> **Data to process**:

*** Begin section ***

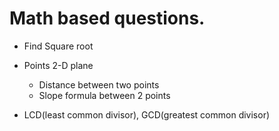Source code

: # Math based questions.

* Find Square root
* Points 2-D plane
  * Distance between two points
  * Slope formula between 2 points

* LCD(least common divisor), GCD(greatest common divisor)
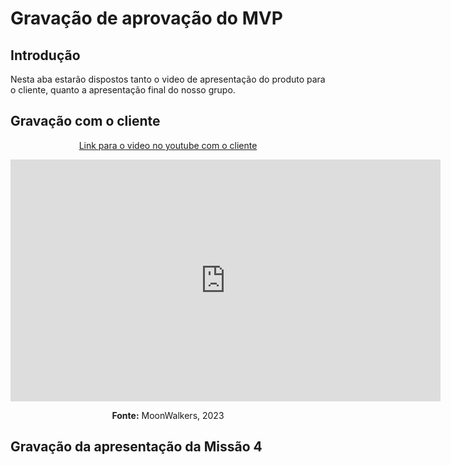 # Gravação de aprovação do MVP 

## Introdução

Nesta aba estarão dispostos tanto o video de apresentação do produto para o cliente, quanto a apresentação final do nosso grupo.

## Gravação com o cliente

<center>

[Link para o video no youtube com o cliente](https://youtu.be/yAMJ320qa78)


<iframe width="688" height="387" src="https://www.youtube.com/embed/yAMJ320qa78" title="Apresentação do apk com George" frameborder="0" allow="accelerometer; autoplay; clipboard-write; encrypted-media; gyroscope; picture-in-picture; web-share" allowfullscreen></iframe>

**Fonte:** MoonWalkers, 2023
</center>

## Gravação da apresentação da Missão 4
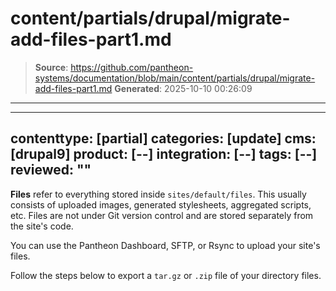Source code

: # content/partials/drupal/migrate-add-files-part1.md

> **Source**: https://github.com/pantheon-systems/documentation/blob/main/content/partials/drupal/migrate-add-files-part1.md
> **Generated**: 2025-10-10 00:26:09

---

---
contenttype: [partial]
categories: [update]
cms: [drupal9]
product: [--]
integration: [--]
tags: [--]
reviewed: ""
---

**Files** refer to everything stored inside `sites/default/files`. This usually consists of uploaded images, generated stylesheets, aggregated scripts, etc. Files are not under Git version control and are stored separately from the site's code.

You can use the Pantheon Dashboard, SFTP, or Rsync to upload your site's files.

Follow the steps below to export a `tar.gz` or `.zip` file of your directory files.
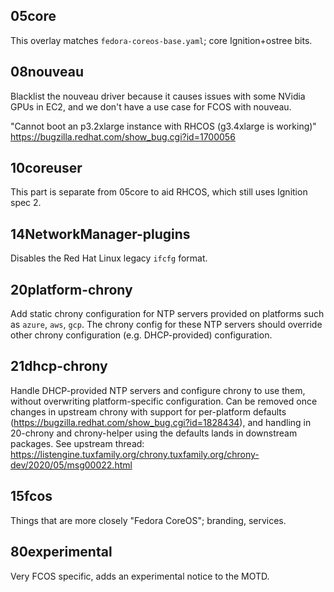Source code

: 05core
-----

This overlay matches `fedora-coreos-base.yaml`; core Ignition+ostree bits.

08nouveau
---------

Blacklist the nouveau driver because it causes issues with some NVidia GPUs in EC2,
and we don't have a use case for FCOS with nouveau.

"Cannot boot an p3.2xlarge instance with RHCOS (g3.4xlarge is working)"
https://bugzilla.redhat.com/show_bug.cgi?id=1700056

10coreuser
---------

This part is separate from 05core to aid RHCOS, which still uses Ignition spec 2.

14NetworkManager-plugins
------------------------

Disables the Red Hat Linux legacy `ifcfg` format.

20platform-chrony
-----------------

Add static chrony configuration for NTP servers provided on platforms
such as `azure`, `aws`, `gcp`. The chrony config for these NTP servers
should override other chrony configuration (e.g. DHCP-provided)
configuration.

21dhcp-chrony
-------------

Handle DHCP-provided NTP servers and configure chrony to use them,
without overwriting platform-specific configuration. Can be removed
once changes in upstream chrony with support for per-platform
defaults (https://bugzilla.redhat.com/show_bug.cgi?id=1828434),
and handling in 20-chrony and chrony-helper using the defaults
lands in downstream packages. See upstream thread:
https://listengine.tuxfamily.org/chrony.tuxfamily.org/chrony-dev/2020/05/msg00022.html

15fcos
------

Things that are more closely "Fedora CoreOS"; branding, services.

80experimental
--------------

Very FCOS specific, adds an experimental notice to the MOTD.
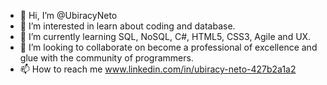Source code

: - 👋 Hi, I’m @UbiracyNeto
- 👀 I’m interested in learn about coding and database.
- 🌱 I’m currently learning SQL, NoSQL, C#, HTML5, CSS3, Agile and UX.
- 💞️ I’m looking to collaborate on become a professional of excellence and glue with the community of programmers.
- 📫 How to reach me www.linkedin.com/in/ubiracy-neto-427b2a1a2

<!---
UbiracyNeto/UbiracyNeto is a ✨ special ✨ repository because its `README.md` (this file) appears on your GitHub profile.
You can click the Preview link to take a look at your changes.
--->
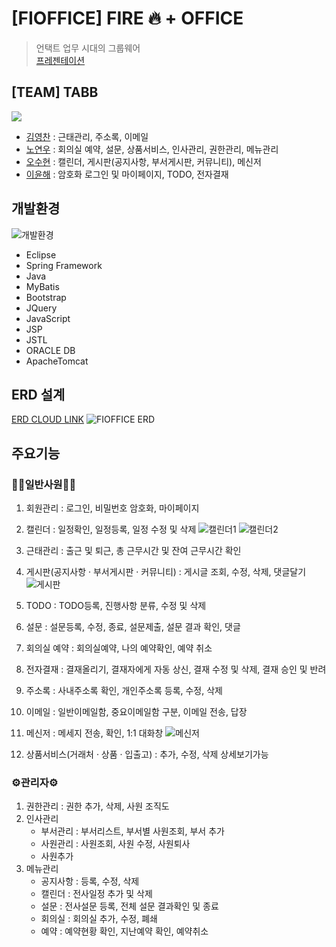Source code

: # [FIOFFICE] FIRE 🔥 + OFFICE
> 언택트 업무 시대의 그룹웨어 <br>
> [프레젠테이션](https://www.miricanvas.com/v/18pghd)

## [TEAM] TABB
<a href="https://github.com/NoYeonWoo/fioffice/graphs/contributors">
   <img src="https://contrib.rocks/image?repo=NoYeonWoo/fioffice" />
</a>

- [김영찬](https://github.com/Desmond2429) : 근태관리, 주소록, 이메일
- [노연우](https://github.com/NoYeonWoo) : 회의실 예약, 설문, 상품서비스, 인사관리, 권한관리, 메뉴관리
- [오수현](https://github.com/osh11) : 캘린더, 게시판(공지사항, 부서게시판, 커뮤니티), 메신저
- [이윤해](https://github.com/yunhaeLee) : 암호화 로그인 및 마이페이지, TODO, 전자결재

## 개발환경
![개발환경](https://user-images.githubusercontent.com/72486691/114530842-490be880-9c86-11eb-9f50-629d9a818a0a.png)
- Eclipse
- Spring Framework
- Java
- MyBatis
- Bootstrap
- JQuery
- JavaScript
- JSP
- JSTL
- ORACLE DB
- ApacheTomcat

## ERD 설계
[ERD CLOUD LINK](https://www.erdcloud.com/d/xMfGsvu28iBWJWbJw)
![FIOFFICE ERD](https://user-images.githubusercontent.com/40052386/114318576-908c5a80-9b48-11eb-95b4-e0d0bd0433f7.png)

## 주요기능
### 👩‍💼일반사원👨‍💼
1. 회원관리 : 로그인, 비밀번호 암호화, 마이페이지
2. 캘린더 : 일정확인, 일정등록, 일정 수정 및 삭제
![캘린더1](https://user-images.githubusercontent.com/72486691/114530483-ed415f80-9c85-11eb-8e1a-d9509edaa8f8.GIF)
![캘린더2](https://user-images.githubusercontent.com/72486691/114530485-ee728c80-9c85-11eb-91dc-2fb6e39643f2.GIF)

4. 근태관리 : 출근 및 퇴근, 총 근무시간 및 잔여 근무시간 확인
5. 게시판(공지사항 · 부서게시판 · 커뮤니티) : 게시글 조회, 수정, 삭제, 댓글달기
![게시판](https://user-images.githubusercontent.com/72486691/114530585-09450100-9c86-11eb-86c3-e6d35a522205.png)

7. TODO : TODO등록, 진행사항 분류, 수정 및 삭제
8. 설문 : 설문등록, 수정, 종료, 설문제출, 설문 결과 확인, 댓글
9. 회의실 예약 : 회의실예약, 나의 예약확인, 예약 취소
10. 전자결재 : 결재올리기, 결재자에게 자동 상신, 결재 수정 및 삭제, 결재 승인 및 반려
11. 주소록 : 사내주소록 확인, 개인주소록 등록, 수정, 삭제
12. 이메일 : 일반이메일함, 중요이메일함 구분, 이메일 전송, 답장
13. 메신저 : 메세지 전송, 확인, 1:1 대화창
![메신저](https://user-images.githubusercontent.com/72486691/114530455-e61a5180-9c85-11eb-8ff4-872e73dcc4cf.GIF)

13. 상품서비스(거래처 · 상품 · 입출고) : 추가, 수정, 삭제 상세보기가능

### ⚙️관리자⚙️
1. 권한관리 : 권한 추가, 삭제, 사원 조직도
2. 인사관리 
   + 부서관리 : 부서리스트, 부서별 사원조회, 부서 추가
   + 사원관리 : 사원조회, 사원 수정, 사원퇴사
   + 사원추가
3. 메뉴관리
   + 공지사항 : 등록, 수정, 삭제
   + 캘린더 : 전사일정 추가 및 삭제
   + 설문 : 전사설문 등록, 전체 설문 결과확인 및 종료
   + 회의실 : 회의실 추가, 수정, 폐쇄
   + 예약 : 예약현황 확인, 지난예약 확인, 예약취소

*** End section ***

> **Work instructions**:
Give the data above again, exactly and completely. No pictures go in.

> **Solution to the exercise**:
Source code

: # Math based questions.

* Find Square root
* Points 2-D plane
  * Distance between two points
  * Slope formula between 2 points

* LCD(least common divisor), GCD(greatest common divisor)
 # Gravação de aprovação do MVP 

## Introdução

Nesta aba estarão dispostos tanto o video de apresentação do produto para o cliente, quanto a apresentação final do nosso grupo.

## Gravação com o cliente

<center>

[Link para o video no youtube com o cliente](https://youtu.be/yAMJ320qa78)


<iframe width="688" height="387" src="https://www.youtube.com/embed/yAMJ320qa78" title="Apresentação do apk com George" frameborder="0" allow="accelerometer; autoplay; clipboard-write; encrypted-media; gyroscope; picture-in-picture; web-share" allowfullscreen></iframe>

**Fonte:** MoonWalkers, 2023
</center>

## Gravação da apresentação da Missão 4
Source code

: # content/partials/drupal/migrate-add-files-part1.md

> **Source**: https://github.com/pantheon-systems/documentation/blob/main/content/partials/drupal/migrate-add-files-part1.md
> **Generated**: 2025-10-10 00:26:09

---

---
contenttype: [partial]
categories: [update]
cms: [drupal9]
product: [--]
integration: [--]
tags: [--]
reviewed: ""
---

**Files** refer to everything stored inside `sites/default/files`. This usually consists of uploaded images, generated stylesheets, aggregated scripts, etc. Files are not under Git version control and are stored separately from the site's code.

You can use the Pantheon Dashboard, SFTP, or Rsync to upload your site's files.

Follow the steps below to export a `tar.gz` or `.zip` file of your directory files.
Source code

: 05core
-----

This overlay matches `fedora-coreos-base.yaml`; core Ignition+ostree bits.

08nouveau
---------

Blacklist the nouveau driver because it causes issues with some NVidia GPUs in EC2,
and we don't have a use case for FCOS with nouveau.

"Cannot boot an p3.2xlarge instance with RHCOS (g3.4xlarge is working)"
https://bugzilla.redhat.com/show_bug.cgi?id=1700056

10coreuser
---------

This part is separate from 05core to aid RHCOS, which still uses Ignition spec 2.

14NetworkManager-plugins
------------------------

Disables the Red Hat Linux legacy `ifcfg` format.

20platform-chrony
-----------------

Add static chrony configuration for NTP servers provided on platforms
such as `azure`, `aws`, `gcp`. The chrony config for these NTP servers
should override other chrony configuration (e.g. DHCP-provided)
configuration.

21dhcp-chrony
-------------

Handle DHCP-provided NTP servers and configure chrony to use them,
without overwriting platform-specific configuration. Can be removed
once changes in upstream chrony with support for per-platform
defaults (https://bugzilla.redhat.com/show_bug.cgi?id=1828434),
and handling in 20-chrony and chrony-helper using the defaults
lands in downstream packages. See upstream thread:
https://listengine.tuxfamily.org/chrony.tuxfamily.org/chrony-dev/2020/05/msg00022.html

15fcos
------

Things that are more closely "Fedora CoreOS"; branding, services.

80experimental
--------------

Very FCOS specific, adds an experimental notice to the MOTD.
Source code

: - 👋 Hi, I’m @UbiracyNeto
- 👀 I’m interested in learn about coding and database.
- 🌱 I’m currently learning SQL, NoSQL, C#, HTML5, CSS3, Agile and UX.
- 💞️ I’m looking to collaborate on become a professional of excellence and glue with the community of programmers.
- 📫 How to reach me www.linkedin.com/in/ubiracy-neto-427b2a1a2

<!---
UbiracyNeto/UbiracyNeto is a ✨ special ✨ repository because its `README.md` (this file) appears on your GitHub profile.
You can click the Preview link to take a look at your changes.
--->
Source code

: # [FIOFFICE] FIRE 🔥 + OFFICE
> 언택트 업무 시대의 그룹웨어 <br>
> [프레젠테이션](https://www.miricanvas.com/v/18pghd)

## [TEAM] TABB
<a href="https://github.com/NoYeonWoo/fioffice/graphs/contributors">
   <img src="https://contrib.rocks/image?repo=NoYeonWoo/fioffice" />
</a>

- [김영찬](https://github.com/Desmond2429) : 근태관리, 주소록, 이메일
- [노연우](https://github.com/NoYeonWoo) : 회의실 예약, 설문, 상품서비스, 인사관리, 권한관리, 메뉴관리
- [오수현](https://github.com/osh11) : 캘린더, 게시판(공지사항, 부서게시판, 커뮤니티), 메신저
- [이윤해](https://github.com/yunhaeLee) : 암호화 로그인 및 마이페이지, TODO, 전자결재

## 개발환경
![개발환경](https://user-images.githubusercontent.com/72486691/114530842-490be880-9c86-11eb-9f50-629d9a818a0a.png)
- Eclipse
- Spring Framework
- Java
- MyBatis
- Bootstrap
- JQuery
- JavaScript
- JSP
- JSTL
- ORACLE DB
- ApacheTomcat

## ERD 설계
[ERD CLOUD LINK](https://www.erdcloud.com/d/xMfGsvu28iBWJWbJw)
![FIOFFICE ERD](https://user-images.githubusercontent.com/40052386/114318576-908c5a80-9b48-11eb-95b4-e0d0bd0433f7.png)

## 주요기능
### 👩‍💼일반사원👨‍💼
1. 회원관리 : 로그인, 비밀번호 암호화, 마이페이지
2. 캘린더 : 일정확인, 일정등록, 일정 수정 및 삭제
![캘린더1](https://user-images.githubusercontent.com/72486691/114530483-ed415f80-9c85-11eb-8e1a-d9509edaa8f8.GIF)
![캘린더2](https://user-images.githubusercontent.com/72486691/114530485-ee728c80-9c85-11eb-91dc-2fb6e39643f2.GIF)

4. 근태관리 : 출근 및 퇴근, 총 근무시간 및 잔여 근무시간 확인
5. 게시판(공지사항 · 부서게시판 · 커뮤니티) : 게시글 조회, 수정, 삭제, 댓글달기
![게시판](https://user-images.githubusercontent.com/72486691/114530585-09450100-9c86-11eb-86c3-e6d35a522205.png)

7. TODO : TODO등록, 진행사항 분류, 수정 및 삭제
8. 설문 : 설문등록, 수정, 종료, 설문제출, 설문 결과 확인, 댓글
9. 회의실 예약 : 회의실예약, 나의 예약확인, 예약 취소
10. 전자결재 : 결재올리기, 결재자에게 자동 상신, 결재 수정 및 삭제, 결재 승인 및 반려
11. 주소록 : 사내주소록 확인, 개인주소록 등록, 수정, 삭제
12. 이메일 : 일반이메일함, 중요이메일함 구분, 이메일 전송, 답장
13. 메신저 : 메세지 전송, 확인, 1:1 대화창
![메신저](https://user-images.githubusercontent.com/72486691/114530455-e61a5180-9c85-11eb-8ff4-872e73dcc4cf.GIF)

13. 상품서비스(거래처 · 상품 · 입출고) : 추가, 수정, 삭제 상세보기가능

### ⚙️관리자⚙️
1. 권한관리 : 권한 추가, 삭제, 사원 조직도
2. 인사관리 
   + 부서관리 : 부서리스트, 부서별 사원조회, 부서 추가
   + 사원관리 : 사원조회, 사원 수정, 사원퇴사
   + 사원추가
3. 메뉴관리
   + 공지사항 : 등록, 수정, 삭제
   + 캘린더 : 전사일정 추가 및 삭제
   + 설문 : 전사설문 등록, 전체 설문 결과확인 및 종료
   + 회의실 : 회의실 추가, 수정, 폐쇄
   + 예약 : 예약현황 확인, 지난예약 확인, 예약취소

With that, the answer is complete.